Accelerated Decentralized Stochastic Gradient Descent for Strongly Convex Optimization
2026-06-05 • Machine Learning
Machine Learning
AI summaryⓘ
The authors study a way for many computers (agents) connected in a network to work together to solve a problem when each only talks to its neighbors, without a central boss. They focus on a method that speeds up learning by mixing clever averaging of information (gossip) with advanced math techniques (Nesterov extrapolation). Their new method, called Multi-Gossip Accelerated DSGD, improves how quickly the network reaches consensus and reduces randomness in updates at the same time. They prove this leads to the fastest communication needed so far for this kind of problem, balancing the problem difficulty and network structure.
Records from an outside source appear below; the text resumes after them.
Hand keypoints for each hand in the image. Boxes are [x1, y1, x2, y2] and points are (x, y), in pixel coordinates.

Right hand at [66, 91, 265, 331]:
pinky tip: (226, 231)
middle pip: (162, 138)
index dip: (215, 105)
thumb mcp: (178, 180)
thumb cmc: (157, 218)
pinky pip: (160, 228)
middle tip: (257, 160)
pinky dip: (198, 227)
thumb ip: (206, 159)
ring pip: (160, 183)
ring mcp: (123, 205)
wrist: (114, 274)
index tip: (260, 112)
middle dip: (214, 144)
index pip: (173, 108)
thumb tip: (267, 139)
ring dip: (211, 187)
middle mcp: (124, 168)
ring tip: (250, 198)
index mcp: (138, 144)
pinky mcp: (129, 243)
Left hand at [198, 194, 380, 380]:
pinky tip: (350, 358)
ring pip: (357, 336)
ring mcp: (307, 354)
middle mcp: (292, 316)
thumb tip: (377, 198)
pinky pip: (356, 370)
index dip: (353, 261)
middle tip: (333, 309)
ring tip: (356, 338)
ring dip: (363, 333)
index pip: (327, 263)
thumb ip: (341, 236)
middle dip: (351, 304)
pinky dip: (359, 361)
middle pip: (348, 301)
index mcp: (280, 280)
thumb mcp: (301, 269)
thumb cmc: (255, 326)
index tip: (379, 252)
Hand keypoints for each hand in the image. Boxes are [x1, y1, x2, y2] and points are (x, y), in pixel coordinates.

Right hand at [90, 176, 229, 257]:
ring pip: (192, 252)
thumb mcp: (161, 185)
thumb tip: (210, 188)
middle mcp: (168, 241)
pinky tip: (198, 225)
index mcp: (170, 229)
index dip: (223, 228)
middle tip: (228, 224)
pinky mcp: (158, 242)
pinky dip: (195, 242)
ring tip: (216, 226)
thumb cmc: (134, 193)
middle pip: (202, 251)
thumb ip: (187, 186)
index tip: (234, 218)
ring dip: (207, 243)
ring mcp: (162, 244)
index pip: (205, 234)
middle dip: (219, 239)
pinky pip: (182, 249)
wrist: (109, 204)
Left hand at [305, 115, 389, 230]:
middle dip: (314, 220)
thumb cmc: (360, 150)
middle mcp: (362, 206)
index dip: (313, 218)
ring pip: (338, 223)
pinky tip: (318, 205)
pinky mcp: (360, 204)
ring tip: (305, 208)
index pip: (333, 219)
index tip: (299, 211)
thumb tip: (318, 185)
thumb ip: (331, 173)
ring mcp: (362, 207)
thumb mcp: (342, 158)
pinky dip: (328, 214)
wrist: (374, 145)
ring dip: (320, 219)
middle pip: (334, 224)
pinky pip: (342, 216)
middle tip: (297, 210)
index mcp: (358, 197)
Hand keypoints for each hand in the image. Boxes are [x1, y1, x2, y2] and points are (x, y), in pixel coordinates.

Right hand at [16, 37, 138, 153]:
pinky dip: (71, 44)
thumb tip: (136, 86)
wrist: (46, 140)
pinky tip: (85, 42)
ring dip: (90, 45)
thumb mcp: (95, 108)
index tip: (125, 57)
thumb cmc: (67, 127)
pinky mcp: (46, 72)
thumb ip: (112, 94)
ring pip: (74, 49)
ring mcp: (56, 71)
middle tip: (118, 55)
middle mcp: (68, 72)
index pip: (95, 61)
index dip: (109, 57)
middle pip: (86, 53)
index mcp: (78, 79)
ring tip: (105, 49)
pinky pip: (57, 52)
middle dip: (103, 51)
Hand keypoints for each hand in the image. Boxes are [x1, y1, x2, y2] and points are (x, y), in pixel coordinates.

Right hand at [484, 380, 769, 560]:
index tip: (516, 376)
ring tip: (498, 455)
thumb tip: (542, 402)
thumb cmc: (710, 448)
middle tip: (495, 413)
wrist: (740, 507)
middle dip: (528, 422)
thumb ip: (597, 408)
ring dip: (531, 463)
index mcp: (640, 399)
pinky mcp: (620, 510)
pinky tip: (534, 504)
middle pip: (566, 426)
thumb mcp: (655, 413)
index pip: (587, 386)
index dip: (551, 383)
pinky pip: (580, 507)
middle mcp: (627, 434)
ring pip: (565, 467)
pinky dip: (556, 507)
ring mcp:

decentralized optimizationstochastic gradient descentNesterov accelerationgossip algorithmsstrong convexitycondition numberspectral gapgradient variancecommunication complexityconsensus
Authors
Ming Sun, Kun Yuan
Abstract
Decentralized stochastic optimization is a fundamental paradigm for large-scale learning over networks, where agents communicate only with their neighbors and no central coordinator is required. For strongly convex problems, communication efficiency is mainly determined by the condition number \(κ=L/μ\) and the network spectral gap \(1-β\). Although deterministic decentralized methods can simultaneously achieve accelerated \(\sqrtκ\) and \(1/\sqrt{1-β}\) dependences, no existing stochastic method attains both improvements at once. In this paper, we propose \emph{Multi-Gossip Accelerated DSGD} (MG-ADSGD), a decentralized stochastic algorithm that combines Nesterov-type primal--dual extrapolation with multi-round fast gossip averaging. The key idea is to couple the gossip depth with the mini-batch size so that additional communication rounds simultaneously improve consensus accuracy and reduce gradient variance. We show that MG-ADSGD achieves the communication complexity \[ \widetilde{\mathcal O}\!\left( \frac{σ^2}{μnε}\log\frac{1}ε + \sqrt{\fracκ{1-β}}\log\frac{1}ε \right), \] where \(ε\) denotes the target accuracy, \(n\) is the number of nodes, and \(σ^2\) is the gradient variance. To the best of our knowledge, this bound yields the best currently available communication complexity for decentralized stochastic strongly convex optimization, up to logarithmic factors that are independent of $ε$.